Well, I would say that most of our investment right now is in the areas of R&D and in the area of the sales and marketing organization especially as it relates to serving the markets in the growth areas we've outlined, whether it'd be emerging markets, in the case of broadcast, or in the case of mobile. It's a combination of headcount and non-headcount spend, and for the most part the team is managing to a spend number, but as Lewis and I have said we expect that overall OpEx number to level out is not even in fact settled down a little bit in Q3 and in Q4.

Operator

We'll go now to Michael Olson with Piper Jaffray.

Michael Olson - Piper Jaffray

Quick question for Kevin. For internet delivered content and mobile flash connected devices, you guys have obviously successfully shown ability to get integrated in some of the content and some of the devices for that matter. I was curious if you're expecting a dual audio technology situation for streaming content in those mobile and connected devices, similar to what we have seen with Blu-Ray or if you expect the content owners and device makers to focus on one audio technology?

Kevin Yeaman

Do you mean by that like an AAC and Dolby Digital Plus by dual format, is that an example of what you mean?

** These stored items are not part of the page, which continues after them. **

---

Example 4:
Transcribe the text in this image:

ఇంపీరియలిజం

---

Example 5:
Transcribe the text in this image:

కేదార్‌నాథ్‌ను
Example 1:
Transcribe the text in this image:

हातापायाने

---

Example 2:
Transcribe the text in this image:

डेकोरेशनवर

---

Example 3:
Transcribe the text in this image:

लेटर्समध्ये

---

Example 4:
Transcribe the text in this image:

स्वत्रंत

Michael Olson - Piper Jaffray

No, I mean more or like how Dolby and DTS were both mandated on Blu-Ray.

Kevin Yeaman

Well, in current course and speed we are in a 100% of all content delivery services. We are confident that we're providing the content delivery companies with everything they need. We believe their value proposition to the content creators, distributors as well as playback devices, it's complete. And therefore we frankly don't see a reason why there would be a second offering at this point.

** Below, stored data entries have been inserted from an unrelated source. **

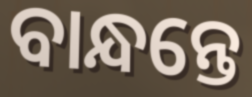
ବାନ୍ଧନ୍ତେ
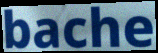
bache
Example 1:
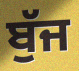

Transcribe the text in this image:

ਬੁੱਜ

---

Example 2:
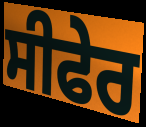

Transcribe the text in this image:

ਸੀਫੇਰ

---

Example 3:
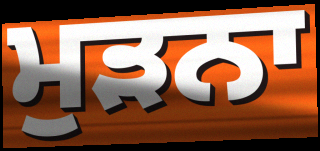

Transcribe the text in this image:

ਮੁੜਨਾ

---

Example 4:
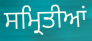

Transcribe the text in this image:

ਸਮ੍ਰਿਤੀਆਂ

Michael Olson - Piper Jaffray

And then secondly Kevin, you mentioned the change in how you're getting paid on the PC side going forward OEMs versus Microsoft, does that change the timing as far as the typical one quarter lag in rev rec on the PC side?

Kevin Yeaman

Well, it's still a one quarter lag. And just that it used to be a one quarter lag off of when Microsoft sold their operating systems certificates to the OEMs. Now, it's a one quarter lag off of when the OEMs ship their PCs. Whether that is a net-net one quarter difference or maybe half a quarter difference, it's really hard for us to tell, but we'll be getting a better history with it over the next quarter or two.

Alex Hughes

Well if we don't have any further questions, then thank you all for joining us. And we look forward to keeping you apprised of our progress. Thank you.

Operator

That will conclude today's conference. Thank you all for joining us.